Obama, of course, sends letters of condolence to families of the fallen. But controversy has surrounded them. And recently, he turned up at a glitzy fundraiser shortly after attending services for slain troops at Fort Hood. However one views this, it’s difficult to picture George W. Bush conducting himself that way.
Then, there is Obama’s slashing of the military budget. It’s doubtful that our former warriors appreciate seeing that budget cut to pre-World War II levels.
Under Obama, Democrats seek military votes by talking about veterans affairs, rather than about maintaining a strong military. Veteran affairs are important, of course. Yet, as tough as things have been for many veterans of the Afghanistan and Iraq wars, they don’t seem receptive to John Kerry’s view that they are primarily victims.
Specific budgetary cuts also suggest a lack of regard for those who do our fighting. The Obama Pentagon proposes to do away with the A-10 Thunderbolt, also known, thanks to its appearance, as the Warthog.
This is a unique flying fighting machine. Protected by armor, it flies into combat zones at an altitude low enough for pilots to distinguish friend from foe. Foes become the target of a 30mm cannon that protrudes from front of the aircraft. Says one retired Air Force pilot, “we can kill everything on the battlefield; the full spectrum — tanks to troops.”
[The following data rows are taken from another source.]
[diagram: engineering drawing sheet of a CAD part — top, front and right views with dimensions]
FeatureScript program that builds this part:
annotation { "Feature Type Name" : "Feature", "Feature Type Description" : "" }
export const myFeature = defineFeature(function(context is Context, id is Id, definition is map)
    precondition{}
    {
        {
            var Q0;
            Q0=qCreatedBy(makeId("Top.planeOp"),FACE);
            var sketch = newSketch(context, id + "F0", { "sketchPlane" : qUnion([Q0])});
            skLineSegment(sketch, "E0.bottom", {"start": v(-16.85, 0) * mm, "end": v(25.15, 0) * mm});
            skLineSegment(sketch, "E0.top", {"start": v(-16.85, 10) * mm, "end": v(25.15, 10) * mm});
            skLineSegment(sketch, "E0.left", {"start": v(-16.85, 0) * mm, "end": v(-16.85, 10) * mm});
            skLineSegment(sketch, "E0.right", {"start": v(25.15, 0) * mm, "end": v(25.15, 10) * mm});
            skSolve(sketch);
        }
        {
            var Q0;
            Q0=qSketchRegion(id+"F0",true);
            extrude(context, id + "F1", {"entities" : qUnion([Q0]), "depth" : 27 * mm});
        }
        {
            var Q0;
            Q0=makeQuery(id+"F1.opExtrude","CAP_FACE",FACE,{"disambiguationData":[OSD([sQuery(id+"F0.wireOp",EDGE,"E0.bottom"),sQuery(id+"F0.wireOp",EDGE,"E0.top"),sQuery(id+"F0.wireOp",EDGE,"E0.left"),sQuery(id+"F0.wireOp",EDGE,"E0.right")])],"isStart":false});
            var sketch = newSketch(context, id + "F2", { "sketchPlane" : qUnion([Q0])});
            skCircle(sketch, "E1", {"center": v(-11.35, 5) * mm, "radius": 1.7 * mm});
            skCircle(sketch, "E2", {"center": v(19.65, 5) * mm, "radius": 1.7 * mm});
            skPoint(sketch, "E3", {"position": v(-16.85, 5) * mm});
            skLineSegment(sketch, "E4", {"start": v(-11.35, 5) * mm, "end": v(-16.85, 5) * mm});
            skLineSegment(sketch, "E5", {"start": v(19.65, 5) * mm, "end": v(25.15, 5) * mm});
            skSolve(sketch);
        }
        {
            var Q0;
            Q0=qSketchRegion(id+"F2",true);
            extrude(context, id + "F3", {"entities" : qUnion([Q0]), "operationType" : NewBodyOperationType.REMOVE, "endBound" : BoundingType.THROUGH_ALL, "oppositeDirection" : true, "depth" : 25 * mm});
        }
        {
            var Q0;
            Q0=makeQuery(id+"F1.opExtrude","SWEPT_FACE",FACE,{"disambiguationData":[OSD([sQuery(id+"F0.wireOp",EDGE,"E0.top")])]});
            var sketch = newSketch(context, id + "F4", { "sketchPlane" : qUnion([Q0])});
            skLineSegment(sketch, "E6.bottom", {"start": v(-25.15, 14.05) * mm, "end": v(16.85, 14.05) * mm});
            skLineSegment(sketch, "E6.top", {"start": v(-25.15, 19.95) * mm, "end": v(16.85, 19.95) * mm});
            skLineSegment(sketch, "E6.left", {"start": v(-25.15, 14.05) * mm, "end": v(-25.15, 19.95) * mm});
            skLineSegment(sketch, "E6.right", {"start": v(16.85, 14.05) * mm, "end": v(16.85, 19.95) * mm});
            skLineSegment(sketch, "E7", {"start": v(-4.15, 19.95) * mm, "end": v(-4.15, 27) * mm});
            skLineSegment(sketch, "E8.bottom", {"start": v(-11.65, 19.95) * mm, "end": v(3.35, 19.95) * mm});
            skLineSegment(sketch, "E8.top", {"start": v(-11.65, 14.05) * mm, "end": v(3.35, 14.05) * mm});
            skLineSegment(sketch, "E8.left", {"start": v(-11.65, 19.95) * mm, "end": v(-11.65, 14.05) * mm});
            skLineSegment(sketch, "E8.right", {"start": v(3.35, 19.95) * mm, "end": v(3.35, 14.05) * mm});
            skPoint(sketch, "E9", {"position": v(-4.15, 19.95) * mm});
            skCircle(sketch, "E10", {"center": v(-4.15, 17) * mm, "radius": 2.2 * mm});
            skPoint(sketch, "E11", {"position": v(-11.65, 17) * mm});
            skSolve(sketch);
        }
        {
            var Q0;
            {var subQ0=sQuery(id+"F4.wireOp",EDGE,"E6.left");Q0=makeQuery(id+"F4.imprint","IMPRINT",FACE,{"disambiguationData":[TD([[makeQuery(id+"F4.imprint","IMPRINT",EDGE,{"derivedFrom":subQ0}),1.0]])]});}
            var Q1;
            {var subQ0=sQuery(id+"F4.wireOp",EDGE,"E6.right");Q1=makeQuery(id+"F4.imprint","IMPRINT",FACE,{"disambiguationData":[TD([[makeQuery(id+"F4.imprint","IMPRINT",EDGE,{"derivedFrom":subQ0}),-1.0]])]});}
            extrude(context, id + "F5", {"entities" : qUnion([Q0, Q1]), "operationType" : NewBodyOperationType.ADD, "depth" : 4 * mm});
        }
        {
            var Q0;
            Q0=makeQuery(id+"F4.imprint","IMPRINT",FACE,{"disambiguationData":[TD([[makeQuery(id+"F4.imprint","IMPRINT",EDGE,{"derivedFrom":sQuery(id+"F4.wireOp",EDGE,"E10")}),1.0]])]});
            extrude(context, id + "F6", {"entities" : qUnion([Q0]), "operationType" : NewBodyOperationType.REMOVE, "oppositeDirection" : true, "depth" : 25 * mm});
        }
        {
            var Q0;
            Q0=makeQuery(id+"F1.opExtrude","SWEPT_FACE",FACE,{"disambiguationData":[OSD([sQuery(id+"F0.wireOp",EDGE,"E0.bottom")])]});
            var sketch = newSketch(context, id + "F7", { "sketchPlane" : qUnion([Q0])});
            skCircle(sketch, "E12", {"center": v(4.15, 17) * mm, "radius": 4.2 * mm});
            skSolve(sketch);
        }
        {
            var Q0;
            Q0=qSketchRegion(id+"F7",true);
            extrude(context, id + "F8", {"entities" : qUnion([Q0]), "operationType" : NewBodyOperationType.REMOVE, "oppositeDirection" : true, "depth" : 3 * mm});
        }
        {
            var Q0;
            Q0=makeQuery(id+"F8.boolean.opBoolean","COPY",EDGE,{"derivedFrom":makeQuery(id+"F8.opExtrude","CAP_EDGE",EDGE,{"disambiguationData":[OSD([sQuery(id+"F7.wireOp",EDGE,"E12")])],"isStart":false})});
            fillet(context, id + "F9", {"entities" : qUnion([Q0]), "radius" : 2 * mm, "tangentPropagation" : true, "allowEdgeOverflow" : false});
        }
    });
Developed in the late 1960s and early 1970s when helicopters were routinely being shot down in Vietnam, the A-10 has saved the lives of U.S. troops in war after war. In the first Persian Gulf War, it took out much of Iraq’s tanks, artillery, and missile sites. In Afghanistan it saved 90 coalition troops who were on the verge of being overrun by the Taliban. For this, the pilots received the Distinguished Flying Cross with Valor.
Not surprisingly, troops love the Warthog. So does the brass. Gen. Martin Dempsey, Chairman of the Joint Chiefs of Staff, calls it “the ugliest, most beautiful aircraft on the planet.” Gen. John Campbell, the Army’s vice chief of staff, calls it a “game-changer.”
The Air Force defends its decision to do away with the A-10 on the grounds that, with the defense cuts that have been ordered, they have no real choice. That sounds implausible.
But it seems clear, given affection for the aircraft even among top brass, that if Obama’s cuts were less severe, “the best close-air support platform we have” (to quote Sen. Kelly Ayotte whose husband was an A-10 pilot) would not be on its way out.
It also seems clear that military veterans have good reason to wish that America had a different commander-in chief.